Just this morning we posted on this blog about how we as Canadians have lowered our debt levels. But, the fact that we’re still spending $0.50 more on every dollar that we have is enough to keep Queen’s University finance professor, Louis Gagnon, concerned. And he thinks that further tightening of the mortgage rules is needed to keep Canadians from biting off more than they can chew.

Gagnon’s concern is that people who simply can’t afford mortgages see the low interest rates, think they’re a great deal, and run out and find a lender who will give them one. But when those interest rates rise, homeowners who came into the game with very little to offer will be the ones that feel the huge pinch the most. “I think the key is equity,” he says. “When those interest rates go up, those people who have a low level of equity in their homes will have that equity wiped out.” This isn’t only true then, for those that go into a mortgage that they can’t afford, but also  homeowners that take on too much debt in the form of home equity loans, as this group has also dipped into, and depleted some, of their equity. But it’s the initial mortgages that Gagnon thinks Canada needs to focus on, and tightening the rules once again would make it more difficult for people who are most at risk for entering a situation their budget just can’t afford.

Gagnon thinks that the amortization period in Canada should be lowered from 30 years to 25; and that the down payment requirements should also be changed from 5% to 10%. Typically, a 20% down payment is usually needed, although these low percentages that Gagnon is speaking of are available for those that qualify. However, today those who have only a 10% down payment still need to go through CMHC or private mortgage insurance in order to be approved for a home loan.

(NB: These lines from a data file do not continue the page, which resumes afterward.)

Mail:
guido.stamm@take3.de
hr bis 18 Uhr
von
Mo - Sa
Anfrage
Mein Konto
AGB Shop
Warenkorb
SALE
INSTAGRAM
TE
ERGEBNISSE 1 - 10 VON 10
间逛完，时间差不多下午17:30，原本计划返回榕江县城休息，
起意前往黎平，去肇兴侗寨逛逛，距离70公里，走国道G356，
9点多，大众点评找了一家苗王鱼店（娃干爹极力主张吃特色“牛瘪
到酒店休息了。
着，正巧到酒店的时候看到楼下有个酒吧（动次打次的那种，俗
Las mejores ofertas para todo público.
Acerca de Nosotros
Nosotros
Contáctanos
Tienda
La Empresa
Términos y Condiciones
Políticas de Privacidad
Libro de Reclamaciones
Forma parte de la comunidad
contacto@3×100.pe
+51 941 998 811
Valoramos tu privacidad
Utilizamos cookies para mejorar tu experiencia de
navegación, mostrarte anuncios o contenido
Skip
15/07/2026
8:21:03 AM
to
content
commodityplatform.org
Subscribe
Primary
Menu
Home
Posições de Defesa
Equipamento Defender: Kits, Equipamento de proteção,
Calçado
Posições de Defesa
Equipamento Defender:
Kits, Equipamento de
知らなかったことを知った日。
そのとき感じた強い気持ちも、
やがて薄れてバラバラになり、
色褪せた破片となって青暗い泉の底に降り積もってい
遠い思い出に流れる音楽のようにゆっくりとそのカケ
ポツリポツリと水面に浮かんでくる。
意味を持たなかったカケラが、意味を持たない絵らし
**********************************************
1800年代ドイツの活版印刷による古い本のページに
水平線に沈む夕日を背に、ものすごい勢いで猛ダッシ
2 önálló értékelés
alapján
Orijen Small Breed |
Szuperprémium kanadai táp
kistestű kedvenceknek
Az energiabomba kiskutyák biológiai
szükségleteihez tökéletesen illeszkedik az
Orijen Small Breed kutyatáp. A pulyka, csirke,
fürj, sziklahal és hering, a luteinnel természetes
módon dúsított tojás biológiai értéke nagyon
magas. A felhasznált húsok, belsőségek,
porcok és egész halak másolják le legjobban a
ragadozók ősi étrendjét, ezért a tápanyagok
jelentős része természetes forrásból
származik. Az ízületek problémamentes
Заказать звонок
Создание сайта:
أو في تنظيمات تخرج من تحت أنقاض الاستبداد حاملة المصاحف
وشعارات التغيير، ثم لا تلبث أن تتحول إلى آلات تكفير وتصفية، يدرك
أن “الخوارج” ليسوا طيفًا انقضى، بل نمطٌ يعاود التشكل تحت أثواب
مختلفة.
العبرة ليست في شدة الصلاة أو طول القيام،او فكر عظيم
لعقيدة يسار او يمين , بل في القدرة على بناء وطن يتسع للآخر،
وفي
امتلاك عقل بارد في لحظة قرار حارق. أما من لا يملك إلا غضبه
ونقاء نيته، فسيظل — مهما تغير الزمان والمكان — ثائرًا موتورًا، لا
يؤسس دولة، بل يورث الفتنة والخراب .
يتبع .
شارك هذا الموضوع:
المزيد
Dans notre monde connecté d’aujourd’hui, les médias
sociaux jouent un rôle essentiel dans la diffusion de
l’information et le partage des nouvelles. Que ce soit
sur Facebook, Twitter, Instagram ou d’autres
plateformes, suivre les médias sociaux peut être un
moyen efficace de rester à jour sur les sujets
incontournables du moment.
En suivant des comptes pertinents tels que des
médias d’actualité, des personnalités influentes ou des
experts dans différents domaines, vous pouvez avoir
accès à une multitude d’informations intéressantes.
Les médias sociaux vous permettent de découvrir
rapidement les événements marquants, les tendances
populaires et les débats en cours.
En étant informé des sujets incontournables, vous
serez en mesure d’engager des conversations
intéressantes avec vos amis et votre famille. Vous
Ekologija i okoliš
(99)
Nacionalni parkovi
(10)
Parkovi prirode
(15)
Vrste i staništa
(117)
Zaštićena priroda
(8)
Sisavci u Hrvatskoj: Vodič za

What Mr. Gagnon is most worried about is that Canadians are going to be so enticed by the interest rates (and the hugely discounted mortgages  being offered by nearly all of Canada’s major banks,) and that they’re going to become overly optimistic. That optimism, he thinks, can also lead to Canadians thinking that if they don’t embark on home ownership now, it’s simply going to be too late. But if they jump too early, he says, it could lead to a disaster near that of the housing crisis in the United States, or the one that Canada saw in 1989. Gagnon says, “It would be a classic case of everyone dropping their asset at the same time just to make ends meet.”